I considered. It seemed as if I had known Irene forever, but we had shared quarters only since ’eighty-one. Eight years. So
established was our bond that shortly after Irene and Godfrey married and moved to France, I was invited for a visit that had become a residency. It did not harm anything that I had met and known Godfrey before Irene had, working for him in the Temple as a typewriter-girl. So, it seemed natural that an orphaned spinster like myself should join them at the cottage in Neuilly. Despite the public roles a barrister and an opera singer may play, Godfrey and Irene were very private about themselves. I rarely glimpsed any marital storms, either disagreeable or . . . too personal to share. They were like extremely civilized parents who yet allowed me the exercise of my own will. Godfrey was a brother to me, and I cannot say enough as to how secure I felt with them both. Which is why I was upset at anything that challenged our tranquility.

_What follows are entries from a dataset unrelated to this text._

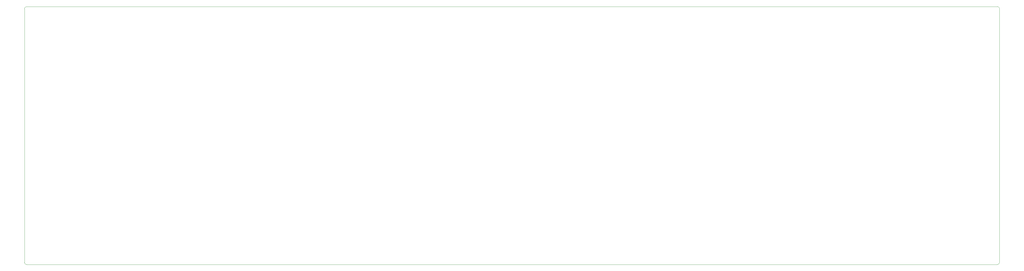
<source format=gbr>
G04 #@! TF.GenerationSoftware,KiCad,Pcbnew,(5.1.0)-1*
G04 #@! TF.CreationDate,2020-08-21T01:29:19+01:00*
G04 #@! TF.ProjectId,marcoboard,6d617263-6f62-46f6-9172-642e6b696361,rev?*
G04 #@! TF.SameCoordinates,Original*
G04 #@! TF.FileFunction,Profile,NP*
%FSLAX46Y46*%
G04 Gerber Fmt 4.6, Leading zero omitted, Abs format (unit mm)*
G04 Created by KiCad (PCBNEW (5.1.0)-1) date 2020-08-21 01:29:19*
%MOMM*%
%LPD*%
G04 APERTURE LIST*
%ADD10C,0.050000*%
G04 APERTURE END LIST*
D10*
X399550000Y-151450000D02*
G75*
G02X398800000Y-152200000I-750000J0D01*
G01*
X398800000Y-56950000D02*
G75*
G02X399550000Y-57700000I0J-750000D01*
G01*
X40650000Y-152200000D02*
G75*
G02X39900000Y-151450000I0J750000D01*
G01*
X39900000Y-57750000D02*
G75*
G02X40650000Y-57000000I750000J0D01*
G01*
X94750000Y-57000000D02*
X40650000Y-57000000D01*
X94750000Y-152200000D02*
X40650000Y-152200000D01*
X39900000Y-57750000D02*
X39900000Y-151450000D01*
X398800000Y-152200000D02*
X94750000Y-152200000D01*
X399550000Y-57700000D02*
X399550000Y-151450000D01*
X94750000Y-57000000D02*
X398800000Y-56950000D01*
M02*

</source>
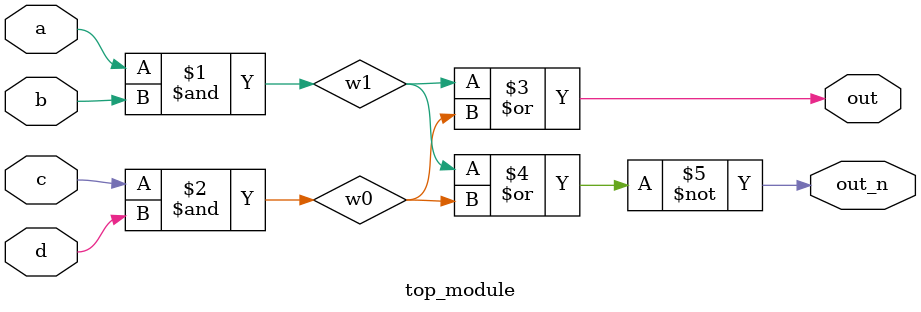
<source format=v>
`default_nettype none
module top_module(
    input a,
    input b,
    input c,
    input d,
    output out,
    output out_n
); 

wire w1 = a & b;
wire w0 = c & d;

assign out = w1 | w0;
assign out_n = ~(w1 | w0);

endmodule

</source>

“You said you had been thinking,” I reminded Godfrey.
“Oh. What I thought was that you and Irene should go to New York and find out what Nellie Bly is up to.”
“New York? Irene?
I!
?”
“Yes to all three.”
“You actually recommend this course?”
“No. I find it ultimately unavoidable, so rush to embrace it before I am forced to by outside elements.”
“Not so unavoidable, Godfrey. You heard her. She will not go.”
He smiled, ruefully and privately. “She will. And I fear that she needs to, although she won’t admit it. Remembering that old violin again has loosed memories and feelings that she may now be ready to face.”